Surgimento da Goma Bicromatada

Já falamos sobre a história do Cianótipo, do Van Dyke e do Papel Salgado.

Agora vamos falar um pouquinho sobre o surgimento da Goma Bicromatada. (veja mais imagens AQUI)

Como esse é um processo bastante complexo, vamos fazer uma série de 4 posts, detalhando tudo: este aqui sobre a HISTÓRIA e depois virá o NEGATIVO, a QUÍMICA e a CÓPIA (parafraseando Ansel Adams).

Goma Bicromatada - Fernanda Antoun

Goma Bicromatada - Fernanda Antoun

A goma é um dos processos mais legais, (na minha humilde opinião), porque te permite produzir imagens coloridas utilizando pigmentos diversos como aquarela, por exemplo.

A primeira descoberta importante que resultou no invento da Goma Bicromatada foi feita em 1839 pelo escocês Mungo Ponton, que percebeu a fotossensibilidade dos dicromatos. Em 1854, Fox Talbot começou a investigar a possibilidade do dicromato endurecer gelatina ao ser exposta a luz UV.

O interessante foi que em 1856 um patrono das artes chamado Honore d'Albert, o Duc de Luynes, ofereceu um prêmio na incrível soma de 100mil Francos para aquele que conseguisse criar, descrever e provar um processo de formação de imagem que fosse permanente. Quem ganhou o prêmio foi Louis Alphonse Poitevin com dois processos: Carbon Print e Colótipo (não confundir com o cAlótipo, criado por Talbot). O Carbon Print e o Colótipo, apesar de serem diferentes entre si, tem a mesma base da goma bicromatada: dicromato + colódios + luz UV.

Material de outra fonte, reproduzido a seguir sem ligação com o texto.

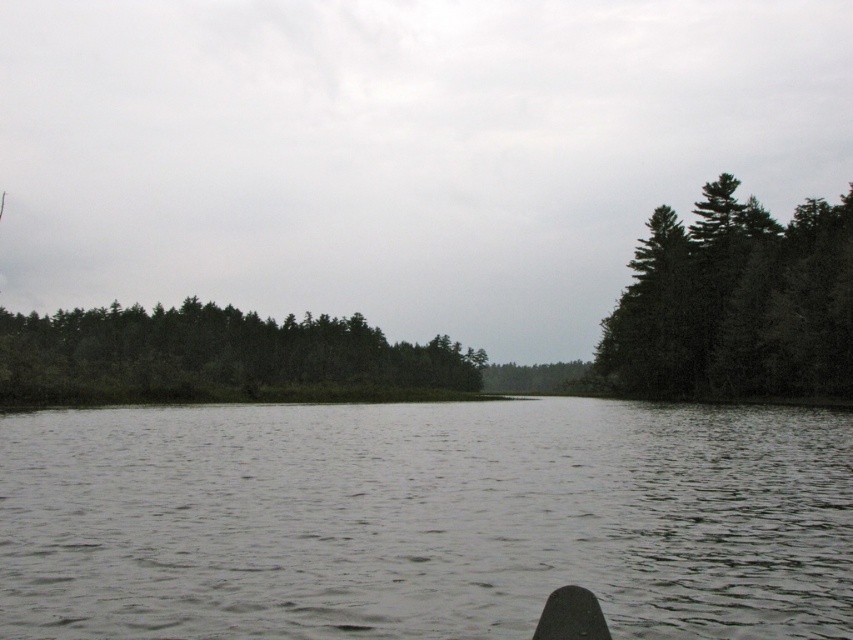
You are standing on the lakeshore and see the dark green textured trees at right and the green matte trees at center. Which group of trees is closer to your right side?

The dark green textured trees at right are to the right of the green matte trees at center, so they are closer to your right side.

You are a hiker standing at the edge of the dark green textured trees at right. You want to cross to the other side of the gray matte water at center. If your walking speed is 1.5 meters per second, how long will it take you to reach the opposite bank?

The gray matte water at center is 38.94 meters from dark green textured trees at right. At a walking speed of 1.5 meters per second, it would take approximately 25.96 seconds to cross the water and reach the opposite bank.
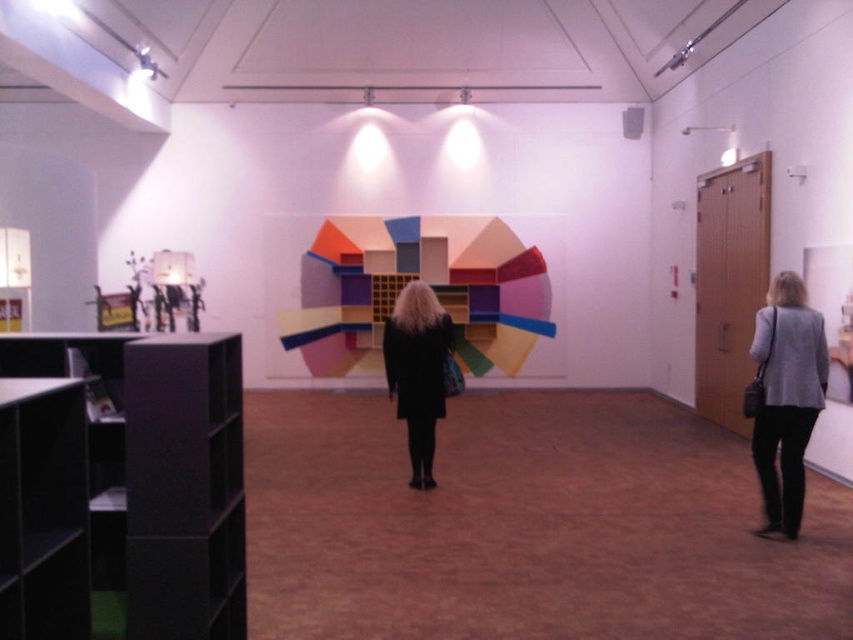
You are an interior designer planning to place a new sofa in the gallery. The sofa is 1.8 meters wide. You see the matte black bookshelf at left and the gray fabric jacket at lower right. Which object should you consider in terms of space when placing the sofa?

The matte black bookshelf at left has a larger size compared to the gray fabric jacket at lower right, so you should consider the space occupied by the matte black bookshelf at left when placing the sofa to ensure proper spacing.

You are an art curator who wants to install a new sculpture that is 3 meters wide between the multicolored painted geometric shapes at center and the black matte coat at center. Is there enough space between them to accommodate the new sculpture?

The multicolored painted geometric shapes at center and the black matte coat at center are 4.57 meters apart from each other. Since the new sculpture is 3 meters wide, there is enough space between them to accommodate the new sculpture.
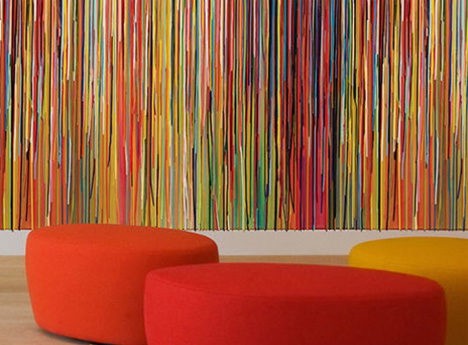
You are a GUI agent. You are given a task and a screenshot of the screen. Output one action in this format:
    pyautogui.click(x=<x>, y=<y>)
    Task: Click on the wall
    This screenshot has width=468, height=345.
    Given the screenshot: What is the action you would take?
    pyautogui.click(x=328, y=248)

Inventores da Goma Bicromatada

Mas aparentemente foi John Pouncy que, em 1858, pegou todo esse conhecimento, misturou com pigmentos e criou o que chamamos hoje de Goma Bicromatada.

Esse processo foi muito utilizado pelos fotógrafos/artistas do movimento Pictorialista do final do século XIX e início do Séc XX, como Edward Steichen, Gertrude Kasebier, Clarence White e Alfred Stieglitz, pois pelo uso dos pigmentos eles conseguiam criar fotografias que remetiam ao visual de pinturas.

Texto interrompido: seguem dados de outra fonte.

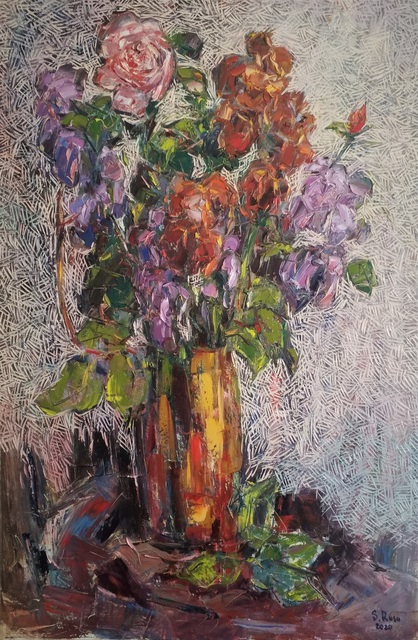
This screenshot has height=640, width=418. I want to click on surface vase is sitting on, so click(x=264, y=617).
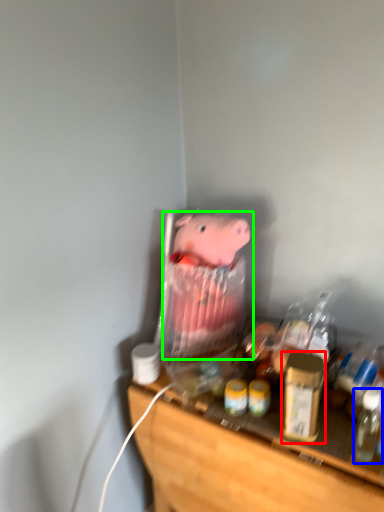
Question: Considering the real-world distances, which object is closest to beverage (highlighted by a red box)? bottle (highlighted by a blue box) or toy (highlighted by a green box).

Choices:
 (A) bottle
 (B) toy

Answer: (A)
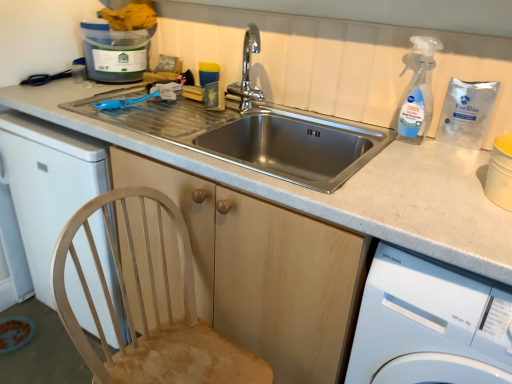
The height and width of the screenshot is (384, 512). I want to click on space that is in front of blue plastic container at upper left, so click(97, 91).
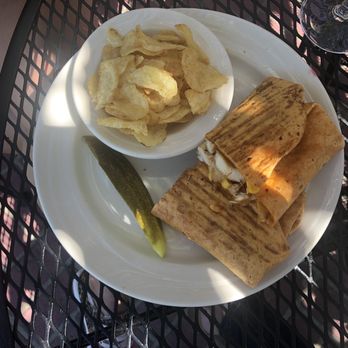
Locate an element on the screen. This screenshot has height=348, width=348. white plate is located at coordinates (172, 298).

Edward Steichen - The Flatiron - 1904

Edward Steichen - The Flatiron - 1904

A Goma Bicromatada é um pouco diferente dos demais processos históricos em que a própria química muda de cor ao contato com a luz uv. Neste caso, a Goma em si não tem cor nenhuma, mas quando misturada ao dicromato e exposta a luz, endurece e fixa qualquer outro elemento misturada a ela.

Ou seja, o pigmento misturado a goma é quem determina a cor da imagem. Por esse motivo a goma bicromatada pode ser feita de qualquer cor.

A questão dos pigmentos (não só os tipos, mas também as cores) é uma longa discussão que não trataremos aqui nesse post, mas o mais indicado são as aquarelas de bisnaga e é o que utilizamos aqui nas nossas produções e oficinas.

Bom, mais recentemente, com a ajudinha do digital, se tornou possível facilmente dividir os canais específicos de cada cor e, por adição, recriar uma imagem colorida utilizando as 3 cores primárias - CIANO / MAGENTA / AMARELO! E aí chegamos ao processo que ficou conhecido como Goma Bicromatada em Tricromia (ou em 3 cores).